Dès lors, elle mobilise des moyens conséquents pour la survie de la planète et contre la crise Covid-19 en Amazonie. Ainsi un million d’euros du prix portugais Gulbenkian (plus élevé que le Nobel) intégralement reversés aux causes environnementales. 100’000 euros seront dévolus à la campagne «SOS Amazonie» de la branche brésilienne de Fridays for Future pour répondre au Covid-19 sur ce vaste territoire. Et le même montant à la Fondation Stop Ecocide visant à instaurer un crime d’«écocide» dans la législation internationale.

Place de l’enfantin

Le film s’ouvre et se scelle quasiment sur sa traversée de l’Atlantique menée 15 jours durant dans des conditions éprouvantes pour rejoindre New York et l’ONU accueillant dans l’indifférence son «J’accuse» climatique. en voix off, Greta Thunberg précise avoir entrepris ce périple pour notamment illustrer l’impossibilité d’accorder ses déplacements à un strict respect de standards environne- mentaux élevés.

Frappée du syndrome Asperger, qui en fait une autiste démiurge et lucide, la fillette semble régner en maître sur sa famille. Elle en régente le régime alimentaire et fustige tôt son mode de consommation sans limite. Un caractère doucement tyrannique, un véritable «trou noir» dépressif au chevet duquel la famille s’est mise. Et que le documentaire ne creuse pas.

Cinéma de l’entre-deux

C’est à un portrait impressionniste que convie I am Greta. Assise dans la rue en mode SDF mendiant l’attention, face au parlement suédois à ses débuts avec sa pancarte de «Grève pour le climat», la ressemblance avec le personnage fictif de Forrest Gump, timide et asocial s’impose,. Jusqu’à sa traversée en bateau, où elle éprouve ses limites tant physiques que psychiques.

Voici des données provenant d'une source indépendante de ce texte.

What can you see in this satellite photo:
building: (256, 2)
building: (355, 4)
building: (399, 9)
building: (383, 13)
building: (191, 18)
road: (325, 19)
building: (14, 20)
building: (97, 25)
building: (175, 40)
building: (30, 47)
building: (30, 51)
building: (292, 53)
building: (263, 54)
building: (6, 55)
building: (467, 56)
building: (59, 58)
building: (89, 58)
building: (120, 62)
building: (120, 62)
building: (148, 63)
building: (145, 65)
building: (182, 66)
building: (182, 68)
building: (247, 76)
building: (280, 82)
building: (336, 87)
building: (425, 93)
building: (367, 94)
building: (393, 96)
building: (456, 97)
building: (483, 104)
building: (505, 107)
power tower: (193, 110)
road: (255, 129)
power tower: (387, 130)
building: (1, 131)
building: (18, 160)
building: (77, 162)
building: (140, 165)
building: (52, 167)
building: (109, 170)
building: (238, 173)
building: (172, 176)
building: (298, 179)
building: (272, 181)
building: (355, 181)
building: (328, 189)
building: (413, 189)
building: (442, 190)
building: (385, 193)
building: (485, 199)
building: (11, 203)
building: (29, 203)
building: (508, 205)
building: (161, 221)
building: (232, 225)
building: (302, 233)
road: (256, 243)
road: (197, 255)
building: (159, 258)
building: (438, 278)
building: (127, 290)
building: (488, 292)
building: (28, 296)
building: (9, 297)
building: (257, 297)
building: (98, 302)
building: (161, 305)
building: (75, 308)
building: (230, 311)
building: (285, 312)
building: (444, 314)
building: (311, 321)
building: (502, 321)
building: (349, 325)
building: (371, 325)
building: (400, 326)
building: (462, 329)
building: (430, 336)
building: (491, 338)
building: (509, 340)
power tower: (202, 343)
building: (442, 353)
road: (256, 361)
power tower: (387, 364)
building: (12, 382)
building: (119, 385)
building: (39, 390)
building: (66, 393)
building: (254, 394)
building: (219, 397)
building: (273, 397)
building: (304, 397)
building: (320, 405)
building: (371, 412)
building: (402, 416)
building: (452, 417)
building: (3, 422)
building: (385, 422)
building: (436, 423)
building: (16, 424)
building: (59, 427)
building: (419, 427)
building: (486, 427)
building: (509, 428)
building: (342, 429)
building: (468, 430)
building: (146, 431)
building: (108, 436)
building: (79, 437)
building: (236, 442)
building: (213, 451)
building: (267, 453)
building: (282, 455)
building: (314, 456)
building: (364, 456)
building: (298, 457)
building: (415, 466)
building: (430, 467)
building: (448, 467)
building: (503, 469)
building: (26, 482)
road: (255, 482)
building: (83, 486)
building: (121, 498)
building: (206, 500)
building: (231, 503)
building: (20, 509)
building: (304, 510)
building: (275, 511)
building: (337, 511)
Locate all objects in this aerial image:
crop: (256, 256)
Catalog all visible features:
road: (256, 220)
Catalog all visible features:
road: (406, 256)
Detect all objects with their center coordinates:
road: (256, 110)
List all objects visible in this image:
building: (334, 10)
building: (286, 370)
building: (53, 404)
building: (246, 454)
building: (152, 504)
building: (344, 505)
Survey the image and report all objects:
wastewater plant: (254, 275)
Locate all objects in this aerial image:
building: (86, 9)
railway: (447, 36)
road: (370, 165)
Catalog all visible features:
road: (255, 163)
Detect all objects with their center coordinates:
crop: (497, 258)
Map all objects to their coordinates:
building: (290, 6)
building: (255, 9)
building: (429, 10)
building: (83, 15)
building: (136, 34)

Avant de craquer en pleine tempête face à l’incroyable fardeau de sa responsabilité bien trop lourde à endosser.

Comme le cinéma fictionnel de Ruben Ostlund (Involuntary-Happy Sweeden), I Am Greta est un tableau de la société proposé par un cinéaste moralisateur – dans le sens émancipateur, progressiste du terme – accompagnant une activiste moralisatrice. Celle-ci nous fait réfléchir et pousse- à-agir face aux pires dérives et aveuglements en tout genre de l’espèce humaine.

Privilégiant un cadrage de seuil et de l’entre-deux, dans une distance alliant le proche au lointain face à son sujet que l’on découvre dansant de manière inspirée, méditative contre tout ce qui tente de l’asservir et le découragement, ce documentaire classique dans sa forme, porte en lui une croyance dans l’évolution possible de l’humain vers d’autres manières d’être, d’autres mondes possibles. Et c’est déjà beaucoup.